Навстречу ей открылась передняя дверь внедорожника. И из нее вышел не шофер, а сам Корнеев. Крупный, импозантный и очень немолодой. Грузной и поспешной походкой, поднимая брызги, сделал два шага, чтобы самому распахнуть перед ней заднюю дверь. Седые волосы его вымокли, плечи дорогой куртки-дубленки потемнели от влаги.
На мгновение маленькая рука Зарайской прижалась к тяжелой, с выступающими венами ладони генерального директора. Он поддержал, помогая той забраться в высокий кузов машины. Напоследок мелькнула куртка, юбка и пряди намокших волос.
Корнеев закрыл за ней дверцу машины, сел на переднее пассажирское, и внедорожник, высветив мощными фарами пустую парковку с сиротливо мокнущей под дождем «Тойотой», глухо зарычав двигателем, вырулил с территории.
20
У него была очень милая жена.
Встречаться они начали на пятом курсе. Хотя до того четыре года проучились в одной группе, вовсе друг друга не замечая.
Нет, Сашка, конечно, поглядывал на красивую Наташу Филимонову. Со вкусом одетая, привлекательная, с томными глазами и большой грудью — она была приметной. Может, даже самой красивой на потоке — это дело вкуса. Но он все никак не решался подойти.
Вероятно, потому, что та была даже слишком красивой. Когда у девчонки такая внешность, у нее соответствующие запросы. Сама Наташа знаков ему не подавала. А Сашка Дебольский — тоже избалованный вниманием — любил, чтобы все получалось наверняка. Без особых усилий.
На факультете маркетинга девчонок было много, парней в разы меньше. И Сашке — высокому, фигуристому, с бойко подвешенным языком — было где развернуться.

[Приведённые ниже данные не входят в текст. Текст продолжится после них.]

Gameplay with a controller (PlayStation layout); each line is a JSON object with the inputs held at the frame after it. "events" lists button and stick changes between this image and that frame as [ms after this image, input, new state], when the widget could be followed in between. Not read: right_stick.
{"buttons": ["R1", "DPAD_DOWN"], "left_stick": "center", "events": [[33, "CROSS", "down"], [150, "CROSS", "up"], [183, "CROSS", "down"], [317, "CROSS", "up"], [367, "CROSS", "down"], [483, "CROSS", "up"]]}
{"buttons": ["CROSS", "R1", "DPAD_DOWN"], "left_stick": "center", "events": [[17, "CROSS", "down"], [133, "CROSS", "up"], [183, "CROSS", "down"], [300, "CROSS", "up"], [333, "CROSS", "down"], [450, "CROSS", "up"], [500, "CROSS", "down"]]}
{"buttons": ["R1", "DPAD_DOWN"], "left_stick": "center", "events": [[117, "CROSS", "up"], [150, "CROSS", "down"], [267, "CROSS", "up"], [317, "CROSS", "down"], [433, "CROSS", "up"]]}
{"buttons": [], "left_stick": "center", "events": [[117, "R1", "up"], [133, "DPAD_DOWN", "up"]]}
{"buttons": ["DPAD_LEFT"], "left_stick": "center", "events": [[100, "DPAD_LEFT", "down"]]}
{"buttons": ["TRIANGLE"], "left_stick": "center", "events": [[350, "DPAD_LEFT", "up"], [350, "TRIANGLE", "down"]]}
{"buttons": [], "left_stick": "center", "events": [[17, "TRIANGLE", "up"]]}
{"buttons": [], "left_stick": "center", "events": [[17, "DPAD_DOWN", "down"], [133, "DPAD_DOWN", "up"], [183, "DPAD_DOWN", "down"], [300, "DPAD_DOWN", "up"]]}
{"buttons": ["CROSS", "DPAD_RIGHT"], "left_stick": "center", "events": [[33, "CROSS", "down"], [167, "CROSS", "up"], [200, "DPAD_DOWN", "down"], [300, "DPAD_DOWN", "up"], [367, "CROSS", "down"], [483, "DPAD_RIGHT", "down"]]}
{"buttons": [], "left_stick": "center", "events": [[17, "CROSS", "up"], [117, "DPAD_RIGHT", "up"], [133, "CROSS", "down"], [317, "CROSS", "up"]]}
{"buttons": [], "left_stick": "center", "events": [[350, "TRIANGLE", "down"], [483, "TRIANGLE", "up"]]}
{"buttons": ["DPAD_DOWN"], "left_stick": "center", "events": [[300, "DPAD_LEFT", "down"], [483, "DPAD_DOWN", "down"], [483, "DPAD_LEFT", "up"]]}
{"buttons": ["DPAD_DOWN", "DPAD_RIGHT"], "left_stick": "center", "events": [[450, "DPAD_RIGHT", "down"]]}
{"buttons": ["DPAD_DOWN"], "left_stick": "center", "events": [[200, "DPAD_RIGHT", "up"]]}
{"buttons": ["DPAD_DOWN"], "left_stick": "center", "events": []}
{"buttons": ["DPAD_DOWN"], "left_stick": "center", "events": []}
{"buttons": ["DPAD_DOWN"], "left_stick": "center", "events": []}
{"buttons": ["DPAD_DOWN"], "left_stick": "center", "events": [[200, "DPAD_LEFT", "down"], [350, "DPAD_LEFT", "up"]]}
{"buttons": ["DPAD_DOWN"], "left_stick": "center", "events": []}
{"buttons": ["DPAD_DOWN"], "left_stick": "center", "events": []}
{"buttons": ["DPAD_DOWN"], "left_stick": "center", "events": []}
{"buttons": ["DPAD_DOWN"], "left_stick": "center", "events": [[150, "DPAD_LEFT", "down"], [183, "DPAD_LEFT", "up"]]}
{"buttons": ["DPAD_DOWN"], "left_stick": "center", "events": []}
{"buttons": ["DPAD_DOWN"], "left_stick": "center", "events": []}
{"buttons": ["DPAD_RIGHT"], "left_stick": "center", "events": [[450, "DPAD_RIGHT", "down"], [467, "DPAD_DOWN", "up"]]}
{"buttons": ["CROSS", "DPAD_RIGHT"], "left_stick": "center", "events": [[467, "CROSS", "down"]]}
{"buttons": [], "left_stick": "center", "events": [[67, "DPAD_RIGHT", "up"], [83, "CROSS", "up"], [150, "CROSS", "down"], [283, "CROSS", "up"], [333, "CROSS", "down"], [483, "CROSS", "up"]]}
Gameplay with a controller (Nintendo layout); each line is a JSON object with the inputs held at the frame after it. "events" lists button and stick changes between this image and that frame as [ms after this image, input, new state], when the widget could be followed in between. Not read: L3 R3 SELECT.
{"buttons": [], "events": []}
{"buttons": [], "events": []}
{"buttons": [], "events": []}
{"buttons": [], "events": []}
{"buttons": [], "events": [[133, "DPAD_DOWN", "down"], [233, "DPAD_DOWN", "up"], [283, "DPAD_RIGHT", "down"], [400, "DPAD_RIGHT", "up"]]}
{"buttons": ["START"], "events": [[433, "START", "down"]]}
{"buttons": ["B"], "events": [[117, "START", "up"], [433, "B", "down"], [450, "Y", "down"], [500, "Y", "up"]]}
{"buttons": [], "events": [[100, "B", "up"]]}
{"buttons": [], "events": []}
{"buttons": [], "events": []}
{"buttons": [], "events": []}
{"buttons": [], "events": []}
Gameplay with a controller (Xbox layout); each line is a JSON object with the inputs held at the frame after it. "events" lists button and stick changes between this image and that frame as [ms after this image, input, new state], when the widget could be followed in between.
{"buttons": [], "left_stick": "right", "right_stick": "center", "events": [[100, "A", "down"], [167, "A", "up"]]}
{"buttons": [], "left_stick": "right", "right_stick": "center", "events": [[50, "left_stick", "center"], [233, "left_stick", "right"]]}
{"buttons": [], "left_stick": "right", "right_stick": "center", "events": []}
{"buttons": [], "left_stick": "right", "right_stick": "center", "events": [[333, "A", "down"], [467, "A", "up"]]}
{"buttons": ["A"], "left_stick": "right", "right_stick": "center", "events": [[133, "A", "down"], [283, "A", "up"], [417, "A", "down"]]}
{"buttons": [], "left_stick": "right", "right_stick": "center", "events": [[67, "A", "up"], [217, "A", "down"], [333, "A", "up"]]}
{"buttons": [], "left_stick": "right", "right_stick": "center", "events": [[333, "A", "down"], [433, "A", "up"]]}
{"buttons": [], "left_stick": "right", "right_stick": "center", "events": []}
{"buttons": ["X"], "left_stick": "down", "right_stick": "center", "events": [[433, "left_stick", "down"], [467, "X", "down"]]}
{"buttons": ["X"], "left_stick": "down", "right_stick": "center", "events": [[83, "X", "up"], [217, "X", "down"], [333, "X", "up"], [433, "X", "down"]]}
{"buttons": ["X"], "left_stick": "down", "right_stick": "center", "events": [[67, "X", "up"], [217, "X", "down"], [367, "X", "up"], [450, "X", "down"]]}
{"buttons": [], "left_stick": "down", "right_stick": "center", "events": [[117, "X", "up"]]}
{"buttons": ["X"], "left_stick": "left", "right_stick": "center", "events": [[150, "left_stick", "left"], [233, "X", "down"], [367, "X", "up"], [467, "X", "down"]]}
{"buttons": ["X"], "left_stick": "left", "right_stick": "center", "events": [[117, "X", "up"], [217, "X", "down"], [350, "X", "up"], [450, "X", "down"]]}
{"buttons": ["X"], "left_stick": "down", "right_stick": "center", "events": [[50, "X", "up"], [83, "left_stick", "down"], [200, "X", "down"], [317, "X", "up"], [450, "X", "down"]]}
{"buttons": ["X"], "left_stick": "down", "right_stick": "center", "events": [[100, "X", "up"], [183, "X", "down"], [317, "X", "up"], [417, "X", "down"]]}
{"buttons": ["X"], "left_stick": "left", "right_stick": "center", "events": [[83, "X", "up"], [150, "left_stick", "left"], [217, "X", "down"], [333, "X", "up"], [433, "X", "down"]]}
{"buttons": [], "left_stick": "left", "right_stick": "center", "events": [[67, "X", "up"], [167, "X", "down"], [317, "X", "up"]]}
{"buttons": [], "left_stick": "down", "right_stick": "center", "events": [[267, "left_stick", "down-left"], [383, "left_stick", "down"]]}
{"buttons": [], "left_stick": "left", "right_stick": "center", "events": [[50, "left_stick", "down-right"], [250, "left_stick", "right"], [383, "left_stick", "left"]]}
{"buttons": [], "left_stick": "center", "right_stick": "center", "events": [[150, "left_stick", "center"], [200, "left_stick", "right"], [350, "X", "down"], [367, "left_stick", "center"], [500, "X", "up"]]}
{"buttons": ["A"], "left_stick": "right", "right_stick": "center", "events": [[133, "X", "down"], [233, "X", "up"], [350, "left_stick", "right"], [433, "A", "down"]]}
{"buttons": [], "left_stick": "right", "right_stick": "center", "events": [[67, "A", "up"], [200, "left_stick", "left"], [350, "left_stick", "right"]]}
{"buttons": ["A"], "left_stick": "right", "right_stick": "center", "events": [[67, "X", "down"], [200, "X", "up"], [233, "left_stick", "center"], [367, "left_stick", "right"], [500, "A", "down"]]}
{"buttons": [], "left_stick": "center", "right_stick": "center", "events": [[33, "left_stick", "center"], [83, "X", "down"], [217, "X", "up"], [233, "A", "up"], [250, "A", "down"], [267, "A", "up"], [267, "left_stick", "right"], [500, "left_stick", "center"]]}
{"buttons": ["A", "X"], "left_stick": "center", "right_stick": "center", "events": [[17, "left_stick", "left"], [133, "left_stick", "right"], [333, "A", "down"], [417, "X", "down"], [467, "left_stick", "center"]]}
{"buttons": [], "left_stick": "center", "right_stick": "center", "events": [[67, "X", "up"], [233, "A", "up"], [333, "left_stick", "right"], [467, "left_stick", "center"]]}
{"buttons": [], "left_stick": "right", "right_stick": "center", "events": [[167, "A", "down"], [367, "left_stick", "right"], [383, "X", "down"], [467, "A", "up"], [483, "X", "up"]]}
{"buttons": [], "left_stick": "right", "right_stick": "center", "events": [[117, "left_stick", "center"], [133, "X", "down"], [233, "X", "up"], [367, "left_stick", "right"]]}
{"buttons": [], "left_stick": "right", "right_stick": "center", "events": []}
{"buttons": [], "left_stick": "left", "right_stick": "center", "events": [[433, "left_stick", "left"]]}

Тем более что таких симпатичных парней на потоке училось всего двое: он да Толик Смирницкий. Но тот как начал на первом курсе встречаться с Янкой из соседней группы, так и прообжимался с ней два года. А на третьем уже спал на парах, потому что та залетела — пришлось жениться, — и дома орал ребенок. Правда, к пятому курсу они все равно разбежались, и Толик освободился.
Но до того Сашка с полным на то основанием мог перебирать: с кем встречаться, а с кем нет (в пределах институтского потока, снаружи он в общем был обычным парнем, каких много).
К тому же тогда у них был бизнес: Юрка-трудоголик, цех, — забот хватало. Девчонки же шли по остаточному принципу. А Наташка еще и не входила в его тусовку. Собственно, она, кажется, вообще не была особенно компанейской.
Но потом случился пятый курс. Сентябрь, золотая осень. И преподаватель по статистике, опоздавший на двадцать минут.
Группа толпилась у входа в аудиторию, не зная, чем себя занять. Смеясь, болтая и поглядывая на часы.
— Ну что, народ, сколько времени прошло? — спрашивали беспокойные голоса.
— Да уже пятнадцать! — кричали самые нетерпеливые.
Ничего особо важного на паре не предвиделось: никаких контрольных, тестов или тому подобного. Но сама мысль о прогуле наполняла души студентов трепетным волнением. Ничто не красит учебу так, как возможность прогулять.
— Всего семь! — возражали осторожные.
Те, кому не терпелось сбежать и пойти пить пиво в парке, утверждали, что негласный студенческий закон — столп мироздания. Те, которые в тайне хотели того же, но опасались схлопотать «неуд» на зачете, предпочитали отнекаться, что, мол, в Уставе ничего подобного нет.